In this scenario, you transfer the data to a computing facility, and run an analysis (script) on the data.

In the most basic variant, this computing facility consists of your work computer or faculty computing cluster, where you do not transfer the data outside of your organisation for the analysis. In other cases, data need to be transferred to a computing facility outside your organisation, such as high-performance clusters from SURF, Microsoft, Amazon, etc.

When to use

If you have a relatively small dataset, the “data-to-code” scenario is the most common and flexible scenario:

It allows you to choose a computing facility that is best suited to your situation.
It allows you to interactively read, analyse, export and transport the data you want.
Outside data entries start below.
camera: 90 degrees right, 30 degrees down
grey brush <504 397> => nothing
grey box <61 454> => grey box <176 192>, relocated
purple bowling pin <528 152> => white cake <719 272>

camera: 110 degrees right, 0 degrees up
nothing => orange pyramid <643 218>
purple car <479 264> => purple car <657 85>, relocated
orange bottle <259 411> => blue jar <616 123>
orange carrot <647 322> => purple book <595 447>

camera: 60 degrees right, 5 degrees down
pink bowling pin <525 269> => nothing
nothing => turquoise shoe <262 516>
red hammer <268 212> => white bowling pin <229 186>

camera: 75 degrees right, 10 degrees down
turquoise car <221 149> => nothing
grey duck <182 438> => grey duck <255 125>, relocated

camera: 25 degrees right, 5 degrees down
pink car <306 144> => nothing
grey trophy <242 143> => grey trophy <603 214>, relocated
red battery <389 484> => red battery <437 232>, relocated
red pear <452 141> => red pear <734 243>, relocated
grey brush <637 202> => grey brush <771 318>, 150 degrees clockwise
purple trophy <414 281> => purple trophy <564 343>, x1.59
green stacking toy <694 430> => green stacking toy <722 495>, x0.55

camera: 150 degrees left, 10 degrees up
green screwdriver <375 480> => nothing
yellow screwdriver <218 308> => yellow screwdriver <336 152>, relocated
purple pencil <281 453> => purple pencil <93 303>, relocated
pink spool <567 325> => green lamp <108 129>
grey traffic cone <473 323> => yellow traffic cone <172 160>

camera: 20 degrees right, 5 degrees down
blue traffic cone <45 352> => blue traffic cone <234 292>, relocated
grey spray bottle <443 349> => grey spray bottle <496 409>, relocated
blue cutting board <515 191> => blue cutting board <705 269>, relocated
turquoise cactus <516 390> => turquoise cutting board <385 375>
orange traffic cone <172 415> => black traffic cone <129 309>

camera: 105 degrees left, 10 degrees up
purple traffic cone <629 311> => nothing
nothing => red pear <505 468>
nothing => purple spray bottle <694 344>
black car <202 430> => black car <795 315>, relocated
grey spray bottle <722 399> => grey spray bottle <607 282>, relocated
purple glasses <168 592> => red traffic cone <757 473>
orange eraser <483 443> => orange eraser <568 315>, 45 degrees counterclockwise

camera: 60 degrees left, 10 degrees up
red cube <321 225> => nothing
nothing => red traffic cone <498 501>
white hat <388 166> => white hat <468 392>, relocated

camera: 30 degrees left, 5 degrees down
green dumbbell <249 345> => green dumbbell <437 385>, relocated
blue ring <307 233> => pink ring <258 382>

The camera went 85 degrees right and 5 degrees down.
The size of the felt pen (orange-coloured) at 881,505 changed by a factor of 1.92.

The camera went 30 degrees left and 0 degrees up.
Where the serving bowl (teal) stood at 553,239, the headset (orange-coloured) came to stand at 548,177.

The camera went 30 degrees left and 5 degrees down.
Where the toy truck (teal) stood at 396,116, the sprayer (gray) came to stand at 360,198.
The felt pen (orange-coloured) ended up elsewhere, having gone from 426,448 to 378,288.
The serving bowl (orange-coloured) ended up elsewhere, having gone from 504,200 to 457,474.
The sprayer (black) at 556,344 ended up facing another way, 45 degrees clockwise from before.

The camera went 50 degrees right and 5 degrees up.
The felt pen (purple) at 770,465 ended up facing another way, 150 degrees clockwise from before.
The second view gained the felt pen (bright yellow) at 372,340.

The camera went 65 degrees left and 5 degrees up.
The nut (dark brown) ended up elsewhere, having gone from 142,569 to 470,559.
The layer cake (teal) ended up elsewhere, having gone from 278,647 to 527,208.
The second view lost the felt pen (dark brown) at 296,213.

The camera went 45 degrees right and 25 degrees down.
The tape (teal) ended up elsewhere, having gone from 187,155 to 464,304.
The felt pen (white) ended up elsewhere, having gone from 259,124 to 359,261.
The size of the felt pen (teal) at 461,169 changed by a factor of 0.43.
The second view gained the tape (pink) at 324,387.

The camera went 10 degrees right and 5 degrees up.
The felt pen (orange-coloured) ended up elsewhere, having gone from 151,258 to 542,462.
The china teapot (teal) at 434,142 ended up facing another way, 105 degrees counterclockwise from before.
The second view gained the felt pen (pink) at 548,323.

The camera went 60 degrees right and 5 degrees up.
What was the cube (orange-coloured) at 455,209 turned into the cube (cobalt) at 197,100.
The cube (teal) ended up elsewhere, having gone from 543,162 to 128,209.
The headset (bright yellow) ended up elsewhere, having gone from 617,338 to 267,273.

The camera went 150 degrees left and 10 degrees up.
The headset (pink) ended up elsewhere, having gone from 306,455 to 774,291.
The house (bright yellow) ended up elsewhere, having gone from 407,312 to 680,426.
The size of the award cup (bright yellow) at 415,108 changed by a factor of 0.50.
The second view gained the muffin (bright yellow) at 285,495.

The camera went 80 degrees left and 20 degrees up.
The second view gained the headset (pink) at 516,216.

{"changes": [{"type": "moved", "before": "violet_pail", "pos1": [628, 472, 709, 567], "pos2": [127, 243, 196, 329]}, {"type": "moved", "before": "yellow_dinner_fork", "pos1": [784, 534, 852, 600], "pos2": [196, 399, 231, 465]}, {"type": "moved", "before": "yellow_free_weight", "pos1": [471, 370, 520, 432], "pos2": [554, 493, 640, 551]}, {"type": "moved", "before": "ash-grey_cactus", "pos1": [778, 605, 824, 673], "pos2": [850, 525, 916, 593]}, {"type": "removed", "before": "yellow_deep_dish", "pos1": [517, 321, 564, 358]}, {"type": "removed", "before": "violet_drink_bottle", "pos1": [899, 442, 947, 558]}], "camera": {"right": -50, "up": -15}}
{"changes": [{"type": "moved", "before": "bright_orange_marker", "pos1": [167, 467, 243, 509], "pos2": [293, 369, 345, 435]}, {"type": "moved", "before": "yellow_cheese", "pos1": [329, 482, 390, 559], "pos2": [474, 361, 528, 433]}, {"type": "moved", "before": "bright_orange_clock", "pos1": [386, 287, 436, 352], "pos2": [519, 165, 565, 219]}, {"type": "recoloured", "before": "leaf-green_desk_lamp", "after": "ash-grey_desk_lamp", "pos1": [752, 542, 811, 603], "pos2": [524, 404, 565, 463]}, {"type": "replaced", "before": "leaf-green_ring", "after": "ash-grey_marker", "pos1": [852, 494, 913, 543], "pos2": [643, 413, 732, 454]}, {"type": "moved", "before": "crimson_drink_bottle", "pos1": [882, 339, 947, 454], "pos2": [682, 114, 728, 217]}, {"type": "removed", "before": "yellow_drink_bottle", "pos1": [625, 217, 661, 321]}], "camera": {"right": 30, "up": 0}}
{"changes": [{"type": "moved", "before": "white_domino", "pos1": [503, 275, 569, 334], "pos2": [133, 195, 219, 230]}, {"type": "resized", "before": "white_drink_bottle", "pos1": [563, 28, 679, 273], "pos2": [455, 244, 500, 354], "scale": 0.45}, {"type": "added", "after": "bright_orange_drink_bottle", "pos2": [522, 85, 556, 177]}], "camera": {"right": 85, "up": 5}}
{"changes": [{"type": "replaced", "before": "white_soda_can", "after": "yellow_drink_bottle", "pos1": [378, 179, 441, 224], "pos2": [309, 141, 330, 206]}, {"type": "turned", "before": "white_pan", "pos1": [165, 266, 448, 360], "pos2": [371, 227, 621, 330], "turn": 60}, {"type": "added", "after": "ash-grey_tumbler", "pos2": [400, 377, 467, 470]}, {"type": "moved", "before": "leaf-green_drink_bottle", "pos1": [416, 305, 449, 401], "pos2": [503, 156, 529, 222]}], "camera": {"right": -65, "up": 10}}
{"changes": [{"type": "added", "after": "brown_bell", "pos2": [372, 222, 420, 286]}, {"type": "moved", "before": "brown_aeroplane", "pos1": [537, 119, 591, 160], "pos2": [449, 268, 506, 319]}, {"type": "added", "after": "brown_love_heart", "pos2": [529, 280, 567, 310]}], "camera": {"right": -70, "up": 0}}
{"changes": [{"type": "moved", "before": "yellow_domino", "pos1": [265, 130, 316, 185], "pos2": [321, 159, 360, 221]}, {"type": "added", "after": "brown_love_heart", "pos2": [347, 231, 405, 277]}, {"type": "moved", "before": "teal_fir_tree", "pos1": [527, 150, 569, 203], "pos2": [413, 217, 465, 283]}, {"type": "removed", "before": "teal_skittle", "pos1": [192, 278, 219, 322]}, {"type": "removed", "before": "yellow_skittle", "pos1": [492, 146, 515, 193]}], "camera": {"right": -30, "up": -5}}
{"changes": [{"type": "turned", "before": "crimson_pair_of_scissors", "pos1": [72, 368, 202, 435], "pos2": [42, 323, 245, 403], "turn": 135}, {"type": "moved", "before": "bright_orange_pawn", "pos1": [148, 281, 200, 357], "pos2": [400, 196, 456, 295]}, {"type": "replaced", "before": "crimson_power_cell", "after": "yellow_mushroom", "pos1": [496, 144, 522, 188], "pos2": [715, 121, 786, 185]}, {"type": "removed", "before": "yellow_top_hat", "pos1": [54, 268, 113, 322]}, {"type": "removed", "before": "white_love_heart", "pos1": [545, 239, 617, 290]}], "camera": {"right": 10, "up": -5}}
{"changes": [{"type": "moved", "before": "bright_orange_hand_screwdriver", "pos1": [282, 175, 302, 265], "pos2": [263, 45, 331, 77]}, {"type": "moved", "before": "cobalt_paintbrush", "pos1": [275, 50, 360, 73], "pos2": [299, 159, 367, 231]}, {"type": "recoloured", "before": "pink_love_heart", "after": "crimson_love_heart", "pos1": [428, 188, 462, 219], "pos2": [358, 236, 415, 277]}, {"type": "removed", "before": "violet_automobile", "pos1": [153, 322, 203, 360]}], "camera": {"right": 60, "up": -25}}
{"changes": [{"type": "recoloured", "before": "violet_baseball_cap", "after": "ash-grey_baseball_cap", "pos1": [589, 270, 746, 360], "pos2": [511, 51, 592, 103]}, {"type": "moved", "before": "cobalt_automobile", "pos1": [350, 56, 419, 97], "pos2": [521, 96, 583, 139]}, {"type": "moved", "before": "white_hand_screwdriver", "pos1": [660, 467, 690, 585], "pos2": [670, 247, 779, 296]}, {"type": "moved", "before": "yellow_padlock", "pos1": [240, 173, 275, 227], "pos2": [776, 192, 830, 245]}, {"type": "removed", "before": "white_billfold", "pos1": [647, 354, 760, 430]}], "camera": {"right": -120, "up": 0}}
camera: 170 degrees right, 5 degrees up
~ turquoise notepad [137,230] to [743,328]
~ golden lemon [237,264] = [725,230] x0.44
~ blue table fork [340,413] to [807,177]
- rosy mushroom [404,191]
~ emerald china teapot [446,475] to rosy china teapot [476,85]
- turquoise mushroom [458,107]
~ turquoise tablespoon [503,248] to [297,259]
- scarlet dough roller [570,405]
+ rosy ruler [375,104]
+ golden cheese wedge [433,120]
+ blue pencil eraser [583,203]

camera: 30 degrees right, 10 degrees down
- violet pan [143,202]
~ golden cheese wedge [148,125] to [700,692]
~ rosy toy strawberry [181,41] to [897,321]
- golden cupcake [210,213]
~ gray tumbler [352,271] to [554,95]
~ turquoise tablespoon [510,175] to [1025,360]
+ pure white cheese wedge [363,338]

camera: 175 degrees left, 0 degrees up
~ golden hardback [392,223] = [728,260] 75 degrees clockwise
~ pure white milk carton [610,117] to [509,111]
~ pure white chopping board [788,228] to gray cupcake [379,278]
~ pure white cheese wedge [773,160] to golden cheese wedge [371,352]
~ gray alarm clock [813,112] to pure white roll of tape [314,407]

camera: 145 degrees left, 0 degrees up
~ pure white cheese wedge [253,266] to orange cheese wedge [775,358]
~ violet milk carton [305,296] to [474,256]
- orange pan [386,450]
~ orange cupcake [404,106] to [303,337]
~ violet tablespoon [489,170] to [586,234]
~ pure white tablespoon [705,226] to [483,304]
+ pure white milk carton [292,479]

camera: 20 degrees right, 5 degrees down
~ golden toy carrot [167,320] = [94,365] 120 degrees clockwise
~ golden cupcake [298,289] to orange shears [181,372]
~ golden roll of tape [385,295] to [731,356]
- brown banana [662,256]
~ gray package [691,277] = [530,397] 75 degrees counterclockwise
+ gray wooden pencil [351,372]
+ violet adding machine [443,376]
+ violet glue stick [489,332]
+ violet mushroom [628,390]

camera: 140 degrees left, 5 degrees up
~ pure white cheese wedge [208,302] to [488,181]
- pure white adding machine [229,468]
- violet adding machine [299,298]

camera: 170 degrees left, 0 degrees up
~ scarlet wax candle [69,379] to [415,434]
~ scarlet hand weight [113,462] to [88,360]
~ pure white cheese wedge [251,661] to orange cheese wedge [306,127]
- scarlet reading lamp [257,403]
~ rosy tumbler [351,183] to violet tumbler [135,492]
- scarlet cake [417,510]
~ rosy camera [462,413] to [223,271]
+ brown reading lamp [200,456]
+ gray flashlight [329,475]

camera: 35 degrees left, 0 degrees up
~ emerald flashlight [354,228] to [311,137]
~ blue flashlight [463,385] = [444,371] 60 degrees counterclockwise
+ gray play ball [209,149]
Disadvantages of this approach can be:

When transferring the data to a computing facility, often new copies of the data are created, which can make it more difficult to keep track of different versions of the data.
Transferring data always comes with additional risks of a data breach. Besides protection during data storage, it is therefore crucial to also protect the data during the transfer to the computing facility, and when used at the computing facility itself.
The way the data are transferred to the computing facility is not always as straightforward, especially if you have a large dataset.

Implications for research

In this scenario, you need to make sure that:

You apply data minimisation, access control, and, if applicable, pseudonymisation and other protective measures to limit the amount of personal data that is transferred to the computing facility.
The data are also protected during the transfer to the computing facility (e.g., your work laptop or an external solution), for example through encryption.

Additionally, if the computing facility is provided by an external processor (e.g., SURF, Amazon):

A data processing agreement with the provider of the computing facility is needed. If there is none, you cannot use the computing facility to analyse personal data.
The computing facility should be suitable (secure enough) for the sensitivity level of your (personal) data. For example, if your data are “critical” in terms of confidentiality, the computing facility should also have that “critical” classification.

Examples

You use your faculty’s high performance cluster to analyse a dataset that you collected at your organisation.
You use the High Performance Computing platform from SURF to analyse a large dataset that you collected at your organisation. In this case, a data processing agreement between your organisation and SURF is needed to make sure that your organisation remains in control of the personal data at SURF’s servers.
You use Amazon Web Services (AWS) to analyse a large dataset that you collected at your organisation. In this case, a data processing agreement between your organisation and AWS is even more important, because Amazon has servers that are located outside of the European Economic Area.